(Dataset items)

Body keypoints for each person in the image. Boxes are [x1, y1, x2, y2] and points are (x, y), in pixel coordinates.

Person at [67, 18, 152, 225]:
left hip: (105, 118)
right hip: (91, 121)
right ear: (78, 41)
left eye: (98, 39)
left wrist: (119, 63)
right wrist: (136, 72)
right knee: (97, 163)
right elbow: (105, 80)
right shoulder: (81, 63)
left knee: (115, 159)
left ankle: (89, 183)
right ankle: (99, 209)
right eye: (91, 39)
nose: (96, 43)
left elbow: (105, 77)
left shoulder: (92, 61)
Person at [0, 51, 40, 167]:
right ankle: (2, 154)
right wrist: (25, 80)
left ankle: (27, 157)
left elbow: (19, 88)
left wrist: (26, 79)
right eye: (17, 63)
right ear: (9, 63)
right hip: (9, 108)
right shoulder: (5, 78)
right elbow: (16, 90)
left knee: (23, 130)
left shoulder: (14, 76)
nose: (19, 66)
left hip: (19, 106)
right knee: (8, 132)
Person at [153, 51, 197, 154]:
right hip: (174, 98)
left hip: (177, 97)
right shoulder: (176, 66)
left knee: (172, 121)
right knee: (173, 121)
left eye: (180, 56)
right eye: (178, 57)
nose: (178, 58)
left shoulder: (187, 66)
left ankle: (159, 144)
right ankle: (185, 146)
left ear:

(TASK TO COMPLETE) Whenever a line in the data holds "ankle", copy that line.

(SOLUTION TO THE PROBLEM)
left ankle: (89, 183)
right ankle: (99, 209)
right ankle: (2, 154)
left ankle: (27, 157)
left ankle: (159, 144)
right ankle: (185, 146)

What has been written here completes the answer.